L’ urgenza di un’educazione al rischio per vivere la libertà in sicurezza
Una semplice buca scavata nella sabbia è diventata fatale per un giovane durante una vacanza estiva. Quella che sembrava un gioco si è trasformata in tragedia: la sabbia, instabile, è crollata all’improvviso, intrappolandolo senza scampo.
Non è la prima volta che accade, e purtroppo non sarà l’ultima se non cambiamo approccio. Gesti comuni e apparentemente innocui, come scavare nella sabbia, possono nascondere pericoli reali, spesso ignorati.

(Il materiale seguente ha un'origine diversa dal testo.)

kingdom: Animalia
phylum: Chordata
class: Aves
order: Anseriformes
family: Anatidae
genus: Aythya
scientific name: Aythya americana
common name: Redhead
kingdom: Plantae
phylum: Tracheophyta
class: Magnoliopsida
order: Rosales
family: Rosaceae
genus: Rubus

Ricordo la mia prima colonia estiva. Prima ancora di tuffarci in acqua o di correre in pineta, seduti al buio, guardavamo diapositive che mostravano i rischi a cui andavamo incontro: in acqua, in camera, nei boschi. Immagini forti, a tratti raccapriccianti, ma necessarie. Ci insegnavano che la libertà non è assenza di limiti, ma la capacità di conoscerli e rispettarli.
Oggi sembra prevalere l’idea che parlare di pericoli significhi togliere libertà. Si tende a minimizzare o a ignorare i rischi, lasciando che l’educazione alla sicurezza venga relegata in secondo piano. Ma l’assenza di informazione non rende il pericolo meno reale.
Educare al rischio non significa spaventare o proibire, ma rendere consapevoli. Sapere che la sabbia può cedere, che un’onda può travolgere, che una buca troppo profonda è una trappola. Solo così possiamo evitare che semplici gesti diventino tragedie.
Questa storia dovrebbe ricordarci che la responsabilità è di tutti: famiglie, scuole, istituzioni e singoli. Serve un impegno reale per trasmettere una cultura della sicurezza, fatta di attenzione e rispetto, senza togliere la gioia di giocare e vivere.
Perché solo conoscendo i rischi possiamo davvero essere liberi.